The House funds Lake Washington Ship Canal predation studies — initial testing last year suggested yellow perch and rock bass were impacting outmigrating smolts more than bass.
Senators also want to convene a joint state-federal-tribal-science board council to advise fishery comanagers before they make decisions on salmon and steelhead management, though they didn’t provide any money for it, Pamplin’s write-up said.
As for proposed Capital Budgets — money that goes towards construction and acquisition — both chambers do provide money for WDFW’s Soos Creek Hatchery on the Green River.
However, the House would fund all $2.9 million that WDFW requested to restore the facility built in 1901 and which produces 7.7 million fall Chinook and coho, the Senate only $1.8 million.
Both chambers provide $972,000 to design and permit raising the agency’s Wiley Slough dike near the mouth of the Skagit to protect nearby farms and homes.
But WDFW’s $1 million request to start planning how to boost hatchery salmon production at state facilities to benefit orcas — and anglers — wasn’t included by either the House or Senate, though Pamplin believes there’s some hope it will be partially funded “as a line-item in the operating budget.”
Puget Sound’s killer whales are simply going to die out if more Chinook are not made available to them asap, and the best way to do that will be through sharply spiked hatchery releases as decades-long habitat improvements slowly come on line and wild fish populations increase gradually over the long haul, assuming no new environmental catastrophes like The Blob occur.

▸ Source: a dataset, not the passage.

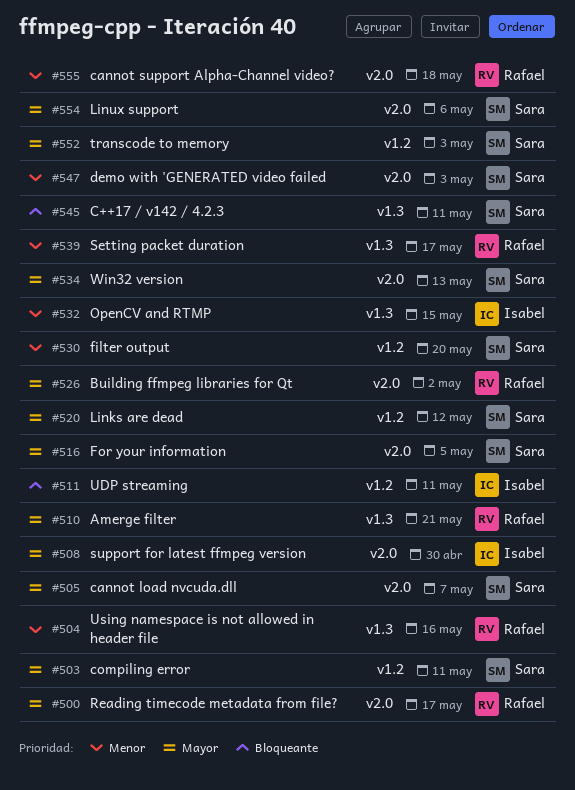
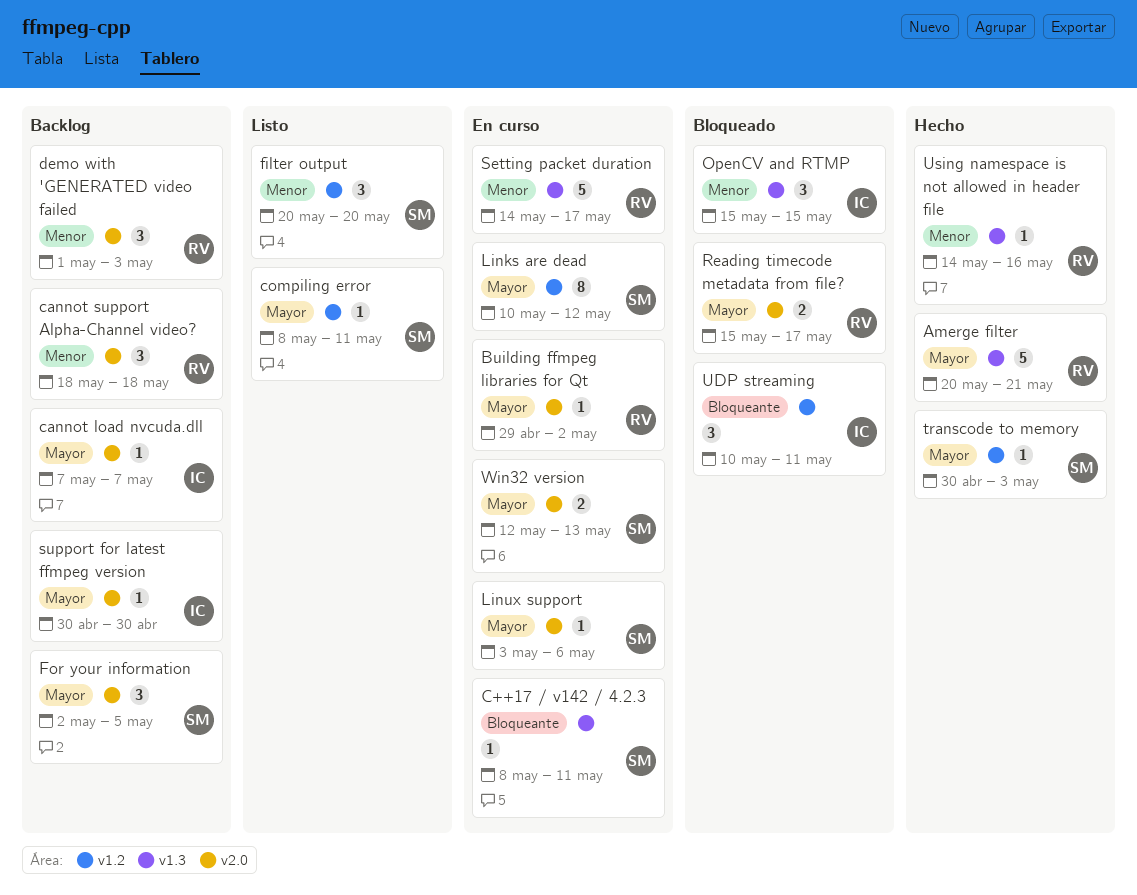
cannot load nvcuda.dll, owner: Sara -> Isabel
demo with 'GENERATED video failed, owner: Sara -> Rafael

In his all-staff message, Pamplin said WDFW’s strategy is to now work with budget writers in both chambers.
In the House that’s “to try to fix the gap in the current biennium to preserve our current work and staff,” he stated, and in the Senate “to increase the amount of ongoing appropriations in the next biennium, similar to the way the budget is constructed in the House proposal.”
For this session, WDFW consciously avoided running another fee bill and Pamplin et al were surprised when Inslee proposed one.
After the last one failed and the Columbia endorsement wasn’t extended following a controversial Fish and Wildlfie Commission vote, the agency took the tack that since much of its work also benefits the state as a whole, it would ask for money from the General Fund instead.
WDFW’s initial request included $12.9 million of those sales tax dollars to cover “maintenance level” increases such as lawmakers’ unfunded cost-of-living-allowance bump for biologists, wardens and others; $6.8 million for “emergent needs” such as items recently heaped on WDFW’s plate; and $6.6 million for “at-risk” work at select hatcheries, monitoring fisheries, customer service and other items.
During the Great Recession, WDFW’s General Fund contributions were cut sharply and have yet to fully return to previous levels — even as the state’s economy booms. Washington state natural resource agencies receive less than 1 percent of General Fund revenues.
While it’s commonly believed among sportsmen that license fees are perpetually rising, in fact there has not been an increase in the cost of a combo, deer tag or other fishing and hunting license since 2011, and this week’s proposals from legislators all but ensures there won’t be one in 2020 either.
Coming out of last year’s legislative session, in which WDFW faced a $31 million shortfall because license revenues and funding haven’t been able to keep up with growing costs, lawmakers provided $24 million in General Fund with the idea the issue would be looked at again during the 2020 session.